地元民謡の鰺ヶ沢甚句に「鰺ヶ沢育ちで色こそ黒いが味は大和の吊るし柿」という歌詞があり、色合いが吊るし柿に似ているということから、そう名付けたそうだ。

藩政時代から伝わる銘菓「浪花せんべい」も、鯵ヶ沢の菓子職人たちに受け継がれてきた逸品だ。

他にも、鰺ヶ沢の地酒をたっぷり使った酒ケーキ「安東水軍」や、北海道の昆布を使った羊羹「浪乃音」も北国らしいお菓子。

そんな鰺ヶ沢ならではの『山ざき』のお菓子たちは、全国菓子博覧会をはじめとしたコンテストでいくつもの賞を受賞している。店内には、まさに所狭しと表彰状が掲げられている。

「あんまり飾るのも嫌なんですけどね」と3代目の山崎さんは恥ずかしそうにいうが、まだまだ賞状はあるというからすごい。

そして「イトウ焼」もまた、数々の賞を受賞する名作なのだ。

山崎さんの妻の寿江さんは福島県の出身。夫とともに長年「山ざき」を支えつづけている。

鰺ヶ沢でしか語れないイトウの物語

「イトウ焼」が生まれたのは、昭和の終わり頃。ある時、2代目の敏博さんがアーモンドサブレでチョコを挟んだフロランタンに似たお菓子を試作した。

「親父とお袋が参加した宴会の席で、イトウのお造りが出てきたそうなんです。試作のお菓子の表面が、ちょっとこのイトウの鱗に似ているんじゃないかって話になって。それでイトウを名前につけたらどうだと」

ちょうど鰺ヶ沢では全国でも数少ないイトウの養殖を開始し、事業を本格化させた頃だった。
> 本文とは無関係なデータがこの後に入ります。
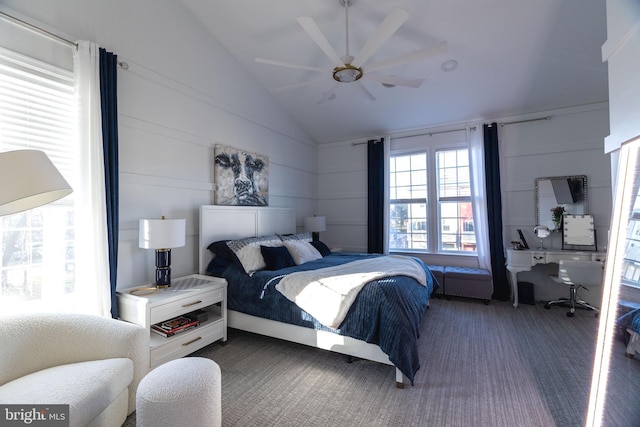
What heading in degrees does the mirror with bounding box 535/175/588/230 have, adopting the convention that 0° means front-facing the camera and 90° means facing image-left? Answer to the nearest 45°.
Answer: approximately 0°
話題づくりの後押しにもなるだろうし、お菓子もまた話題になればという色気があったかもしれない。そして「イトウ焼」と名付けられた。

商品化するや鰺ヶ沢でしか語れないストーリー性や幻の魚を名乗るインパクトも相まって、すぐに全国菓子大博覧会で賞を受賞するなど、『山ざき』の看板商品の一つとなっていった。

「イトウ焼」は、すべて手で作る。サブレの厚さだけでなく、ホワイトチョコもアーモンドも「ちょうどいい量」が求められる。

「中身はアーモンドと砂糖と卵と小麦粉。風味づけにコーヒーも入っています。ホワイトチョコをサンドするサブレの厚みが特に繊細で。なので、すべて手作業です。手間もお金もかかりますけど、レシピも味もパッケージも親父の頃から大きくは変えていません」

数十種類はある『山ざき』の商品のなかで、「イトウ焼」は40年近くも消えることなく生き残っている。それは単に物珍しさだけではない。「この前買ったら美味しかったから」ともっぱら味に惹かれたリピーターが多いという。

味の良さとお客さんの声。それが、2代目の父同様『山ざき』を継ぐ気のなかった3代目の山崎さんの心を動かした理由でもあるのだろう。

山崎さんは、工業大学出身のエンジニアだった。